• Exercise objective
Convert every line of the records below into a Markdown table with the columns "Row" and "Line", numbering the rows and skipping blank lines. Leave the pictures out.

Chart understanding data
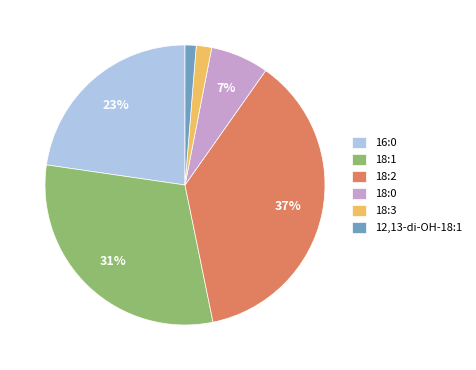

Is 18:0 the majority of the pie?

No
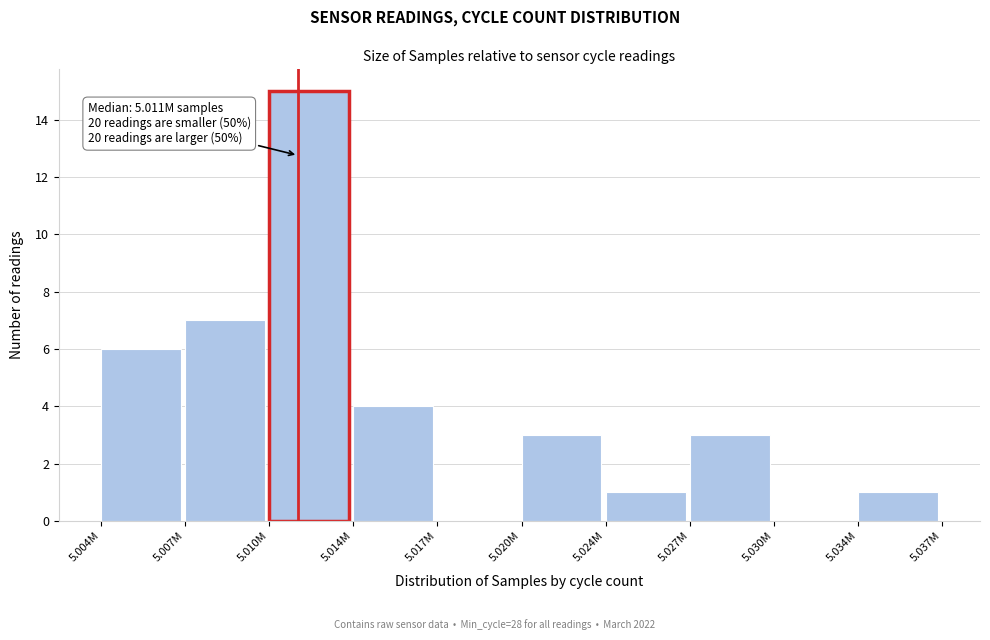

Reading left to right, list all the values displayed in this chart.

5.004M=6	5.007M=7	5.010M=15	5.014M=4	5.017M=0	5.020M=3	5.024M=1	5.027M=3	5.030M=0	5.034M=1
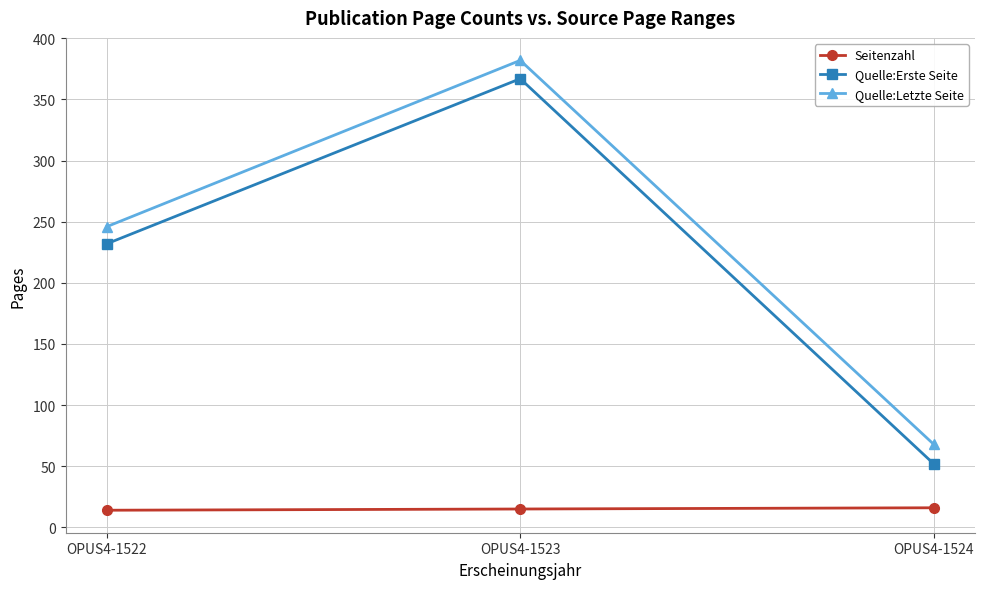

The Seitenzahl series shows 15 at OPUS4-1523. True or false?

True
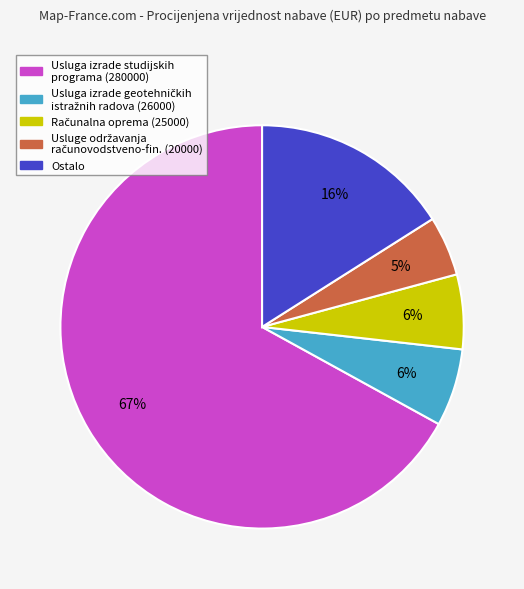

How many slices are in this pie chart?

5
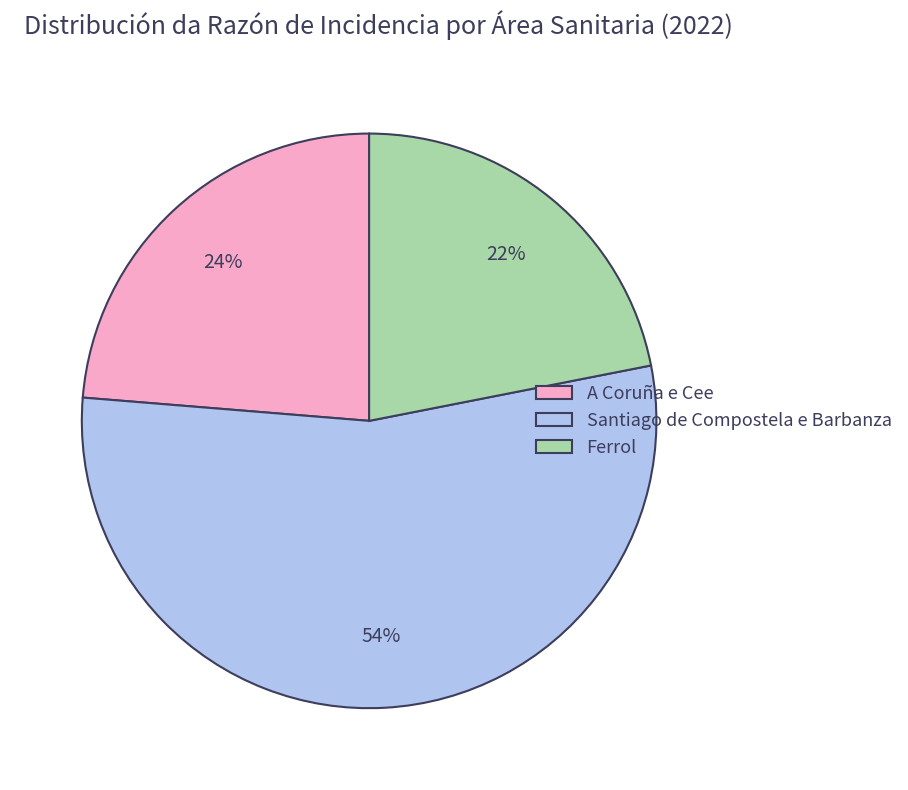

To the nearest percent, what portion does Santiago de Compostela e Barbanza represent?

54%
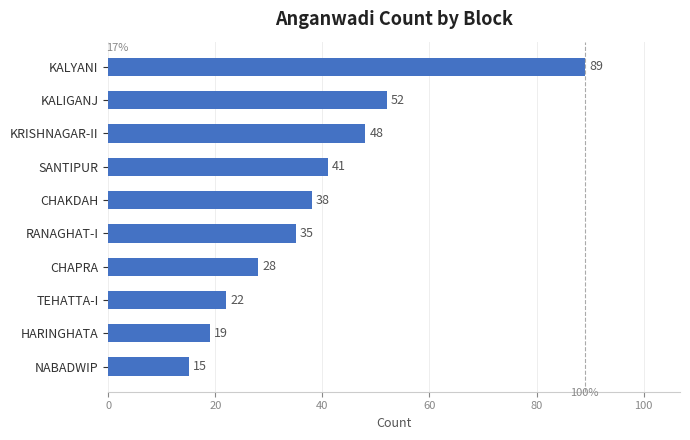

Between CHAKDAH and SANTIPUR, which is larger?

SANTIPUR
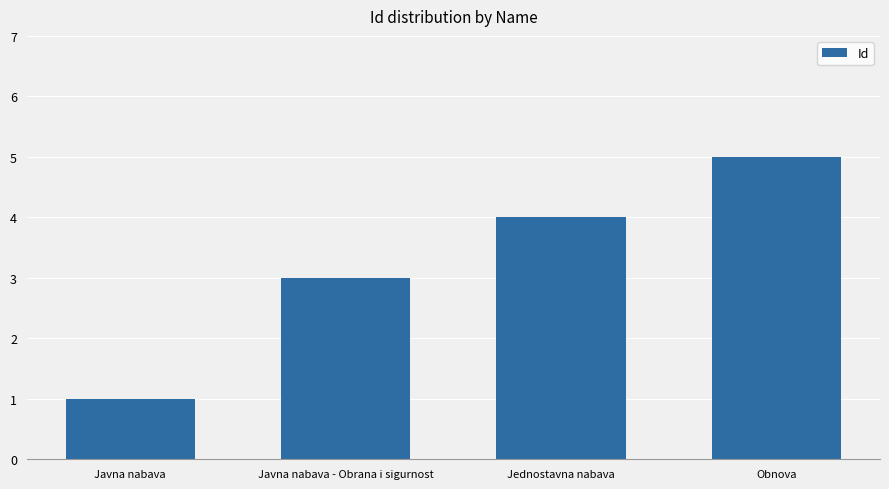

Between Javna nabava and Jednostavna nabava, which is larger?

Jednostavna nabava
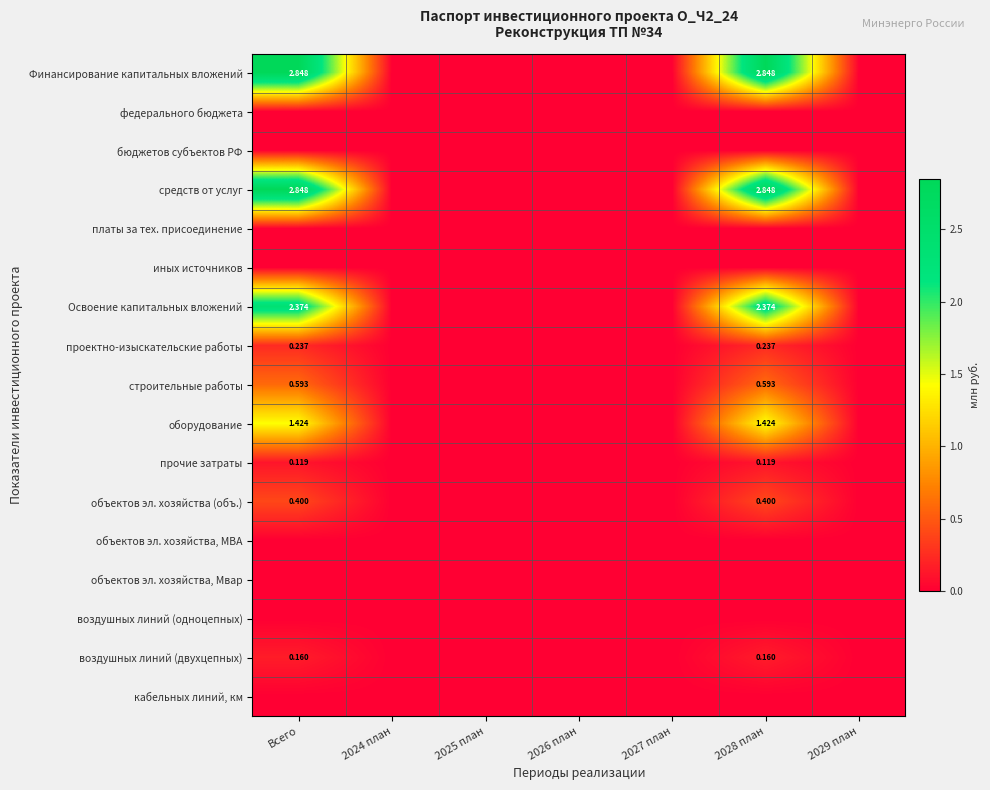

Rank the categories by воздушных линий (одноцепных) value from highest to lowest.

Всего, 2024 план, 2025 план, 2026 план, 2027 план, 2028 план, 2029 план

• Your solution
| Row | Line |
|---|---|
| 1 | Is 18:0 the majority of the pie? |
| 2 | No |
| 3 | Reading left to right, list all the values displayed in this chart. |
| 4 | 5.004M=6	5.007M=7	5.010M=15	5.014M=4	5.017M=0	5.020M=3	5.024M=1	5.027M=3	5.030M=0	5.034M=1 |
| 5 | The Seitenzahl series shows 15 at OPUS4-1523. True or false? |
| 6 | True |
| 7 | How many slices are in this pie chart? |
| 8 | 5 |
| 9 | To the nearest percent, what portion does Santiago de Compostela e Barbanza represent? |
| 10 | 54% |
| 11 | Between CHAKDAH and SANTIPUR, which is larger? |
| 12 | SANTIPUR |
| 13 | Between Javna nabava and Jednostavna nabava, which is larger? |
| 14 | Jednostavna nabava |
| 15 | Rank the categories by воздушных линий (одноцепных) value from highest to lowest. |
| 16 | Всего, 2024 план, 2025 план, 2026 план, 2027 план, 2028 план, 2029 план |